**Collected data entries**
-----
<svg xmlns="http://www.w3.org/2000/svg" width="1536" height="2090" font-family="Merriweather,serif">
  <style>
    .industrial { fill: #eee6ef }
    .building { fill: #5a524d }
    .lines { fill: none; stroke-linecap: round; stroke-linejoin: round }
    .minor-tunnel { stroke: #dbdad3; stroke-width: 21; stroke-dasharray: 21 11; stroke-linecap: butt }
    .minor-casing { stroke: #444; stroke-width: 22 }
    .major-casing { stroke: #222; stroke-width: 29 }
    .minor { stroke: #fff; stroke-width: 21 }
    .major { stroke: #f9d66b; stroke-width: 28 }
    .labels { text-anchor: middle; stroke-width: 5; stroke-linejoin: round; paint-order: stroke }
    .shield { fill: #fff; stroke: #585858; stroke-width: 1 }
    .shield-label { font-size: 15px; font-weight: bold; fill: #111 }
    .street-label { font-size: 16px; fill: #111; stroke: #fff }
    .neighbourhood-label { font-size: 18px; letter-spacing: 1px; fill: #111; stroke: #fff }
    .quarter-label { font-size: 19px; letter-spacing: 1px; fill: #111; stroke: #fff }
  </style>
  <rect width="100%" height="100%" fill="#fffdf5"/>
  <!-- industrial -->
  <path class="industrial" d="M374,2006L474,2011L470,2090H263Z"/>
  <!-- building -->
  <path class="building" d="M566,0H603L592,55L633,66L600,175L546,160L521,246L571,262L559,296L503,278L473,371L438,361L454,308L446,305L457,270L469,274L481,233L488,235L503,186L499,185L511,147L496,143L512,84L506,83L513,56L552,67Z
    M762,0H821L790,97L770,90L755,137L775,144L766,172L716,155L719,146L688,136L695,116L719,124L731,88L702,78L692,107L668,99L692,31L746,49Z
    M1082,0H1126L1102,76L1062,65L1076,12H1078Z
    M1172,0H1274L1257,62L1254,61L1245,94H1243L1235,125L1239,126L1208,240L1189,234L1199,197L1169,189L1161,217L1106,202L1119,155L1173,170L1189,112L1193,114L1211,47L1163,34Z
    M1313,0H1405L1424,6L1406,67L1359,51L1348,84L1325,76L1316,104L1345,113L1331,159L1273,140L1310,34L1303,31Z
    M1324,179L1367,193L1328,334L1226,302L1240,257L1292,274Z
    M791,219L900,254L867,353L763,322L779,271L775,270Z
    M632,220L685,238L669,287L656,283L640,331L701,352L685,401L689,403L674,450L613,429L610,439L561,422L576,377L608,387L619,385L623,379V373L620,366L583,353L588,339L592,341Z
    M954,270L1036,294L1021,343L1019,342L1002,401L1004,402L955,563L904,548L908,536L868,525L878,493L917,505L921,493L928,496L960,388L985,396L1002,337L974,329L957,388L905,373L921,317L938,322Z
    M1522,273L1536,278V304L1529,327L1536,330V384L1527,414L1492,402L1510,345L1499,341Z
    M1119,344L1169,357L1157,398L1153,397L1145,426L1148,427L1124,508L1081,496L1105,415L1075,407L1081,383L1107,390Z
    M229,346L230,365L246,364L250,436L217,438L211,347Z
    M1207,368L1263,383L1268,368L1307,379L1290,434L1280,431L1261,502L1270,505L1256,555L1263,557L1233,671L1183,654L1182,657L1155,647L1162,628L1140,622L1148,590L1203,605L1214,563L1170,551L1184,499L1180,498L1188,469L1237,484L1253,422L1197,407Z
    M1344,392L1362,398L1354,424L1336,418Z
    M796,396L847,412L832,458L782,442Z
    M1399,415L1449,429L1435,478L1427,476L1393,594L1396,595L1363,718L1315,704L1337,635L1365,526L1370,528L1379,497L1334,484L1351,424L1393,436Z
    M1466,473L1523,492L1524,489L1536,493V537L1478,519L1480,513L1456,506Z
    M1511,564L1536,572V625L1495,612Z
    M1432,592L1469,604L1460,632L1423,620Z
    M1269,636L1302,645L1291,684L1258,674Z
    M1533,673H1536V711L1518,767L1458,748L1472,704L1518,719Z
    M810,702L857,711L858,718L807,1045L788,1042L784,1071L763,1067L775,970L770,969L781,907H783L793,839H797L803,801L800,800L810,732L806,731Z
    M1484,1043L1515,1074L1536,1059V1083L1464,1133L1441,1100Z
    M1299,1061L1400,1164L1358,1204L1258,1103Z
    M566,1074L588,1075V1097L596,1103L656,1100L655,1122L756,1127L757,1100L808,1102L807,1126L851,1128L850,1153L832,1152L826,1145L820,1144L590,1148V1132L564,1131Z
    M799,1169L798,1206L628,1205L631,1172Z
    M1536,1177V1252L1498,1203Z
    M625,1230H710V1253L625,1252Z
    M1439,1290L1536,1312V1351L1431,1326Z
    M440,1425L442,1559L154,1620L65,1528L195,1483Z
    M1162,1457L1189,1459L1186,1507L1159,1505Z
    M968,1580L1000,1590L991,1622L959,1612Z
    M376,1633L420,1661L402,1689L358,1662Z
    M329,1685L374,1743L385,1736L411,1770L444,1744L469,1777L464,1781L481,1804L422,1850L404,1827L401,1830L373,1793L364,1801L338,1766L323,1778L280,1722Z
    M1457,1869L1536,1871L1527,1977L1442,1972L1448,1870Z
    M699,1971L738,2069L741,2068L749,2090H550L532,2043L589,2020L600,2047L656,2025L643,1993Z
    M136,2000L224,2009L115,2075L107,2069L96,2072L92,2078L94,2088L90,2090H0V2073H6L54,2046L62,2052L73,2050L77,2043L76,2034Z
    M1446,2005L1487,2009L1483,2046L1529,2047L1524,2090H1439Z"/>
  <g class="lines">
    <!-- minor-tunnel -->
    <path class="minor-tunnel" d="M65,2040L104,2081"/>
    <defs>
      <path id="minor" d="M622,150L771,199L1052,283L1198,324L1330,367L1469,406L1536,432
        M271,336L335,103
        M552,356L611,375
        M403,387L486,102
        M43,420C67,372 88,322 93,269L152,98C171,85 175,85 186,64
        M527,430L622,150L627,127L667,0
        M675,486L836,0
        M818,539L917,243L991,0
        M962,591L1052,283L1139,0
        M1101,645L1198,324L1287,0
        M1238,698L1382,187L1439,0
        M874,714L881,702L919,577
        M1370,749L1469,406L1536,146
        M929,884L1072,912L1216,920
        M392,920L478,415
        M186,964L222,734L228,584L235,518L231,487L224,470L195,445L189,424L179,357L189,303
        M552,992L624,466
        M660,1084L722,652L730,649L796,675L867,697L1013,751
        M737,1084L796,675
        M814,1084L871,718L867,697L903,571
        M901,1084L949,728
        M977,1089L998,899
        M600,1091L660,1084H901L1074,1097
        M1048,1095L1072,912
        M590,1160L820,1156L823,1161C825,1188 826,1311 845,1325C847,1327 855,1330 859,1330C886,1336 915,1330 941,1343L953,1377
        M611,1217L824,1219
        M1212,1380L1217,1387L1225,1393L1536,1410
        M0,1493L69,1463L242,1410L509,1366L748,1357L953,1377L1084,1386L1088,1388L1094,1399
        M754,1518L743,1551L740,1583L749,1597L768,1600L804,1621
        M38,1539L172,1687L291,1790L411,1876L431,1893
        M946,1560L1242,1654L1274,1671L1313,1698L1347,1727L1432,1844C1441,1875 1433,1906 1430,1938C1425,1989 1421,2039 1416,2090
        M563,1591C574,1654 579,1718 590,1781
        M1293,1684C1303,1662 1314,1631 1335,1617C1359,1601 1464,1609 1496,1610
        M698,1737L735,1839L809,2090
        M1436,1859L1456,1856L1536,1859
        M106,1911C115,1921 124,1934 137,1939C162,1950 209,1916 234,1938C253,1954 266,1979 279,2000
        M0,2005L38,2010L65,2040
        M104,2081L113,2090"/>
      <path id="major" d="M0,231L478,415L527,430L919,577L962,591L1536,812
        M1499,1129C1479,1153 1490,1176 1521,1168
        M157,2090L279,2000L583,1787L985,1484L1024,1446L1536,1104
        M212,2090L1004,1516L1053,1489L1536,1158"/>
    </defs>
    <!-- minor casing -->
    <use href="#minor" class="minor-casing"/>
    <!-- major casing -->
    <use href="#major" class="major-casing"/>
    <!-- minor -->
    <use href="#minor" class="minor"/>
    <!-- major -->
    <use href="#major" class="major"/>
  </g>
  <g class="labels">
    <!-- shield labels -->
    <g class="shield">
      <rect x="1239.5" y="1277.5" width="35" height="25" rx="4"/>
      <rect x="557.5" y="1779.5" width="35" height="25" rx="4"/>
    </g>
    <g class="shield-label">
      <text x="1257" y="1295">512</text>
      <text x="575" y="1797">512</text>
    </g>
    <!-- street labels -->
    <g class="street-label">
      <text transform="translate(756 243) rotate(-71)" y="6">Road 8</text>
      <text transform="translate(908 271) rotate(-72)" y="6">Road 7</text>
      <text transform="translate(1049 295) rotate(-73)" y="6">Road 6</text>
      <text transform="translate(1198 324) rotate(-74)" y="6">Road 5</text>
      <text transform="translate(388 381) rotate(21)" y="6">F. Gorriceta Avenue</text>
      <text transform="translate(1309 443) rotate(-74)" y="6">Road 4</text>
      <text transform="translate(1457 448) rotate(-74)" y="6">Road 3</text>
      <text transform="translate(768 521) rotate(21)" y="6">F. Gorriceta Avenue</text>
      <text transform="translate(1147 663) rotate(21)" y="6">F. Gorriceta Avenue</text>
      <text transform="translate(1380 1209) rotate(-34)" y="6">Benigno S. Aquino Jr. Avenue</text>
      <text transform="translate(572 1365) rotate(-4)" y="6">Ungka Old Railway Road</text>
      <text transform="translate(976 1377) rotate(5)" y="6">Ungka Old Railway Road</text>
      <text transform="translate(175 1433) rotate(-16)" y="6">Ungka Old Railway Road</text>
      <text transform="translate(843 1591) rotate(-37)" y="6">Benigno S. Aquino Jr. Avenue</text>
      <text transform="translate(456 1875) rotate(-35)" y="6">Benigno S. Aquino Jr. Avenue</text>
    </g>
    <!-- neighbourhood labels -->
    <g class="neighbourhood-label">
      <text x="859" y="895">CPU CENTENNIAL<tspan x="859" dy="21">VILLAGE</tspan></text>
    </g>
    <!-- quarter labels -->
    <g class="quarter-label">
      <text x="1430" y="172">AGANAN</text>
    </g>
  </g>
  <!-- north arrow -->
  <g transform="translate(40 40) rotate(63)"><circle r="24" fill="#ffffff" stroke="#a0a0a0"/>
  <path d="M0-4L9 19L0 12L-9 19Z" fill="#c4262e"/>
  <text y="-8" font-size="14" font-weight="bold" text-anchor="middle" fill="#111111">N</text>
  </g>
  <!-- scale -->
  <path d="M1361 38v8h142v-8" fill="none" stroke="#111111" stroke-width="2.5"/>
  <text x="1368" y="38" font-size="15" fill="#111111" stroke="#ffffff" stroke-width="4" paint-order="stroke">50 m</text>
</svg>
-----
**Brief**
For the records above, state how many lines include the string "linecap", giving the number and nothing else.

**Output below**
2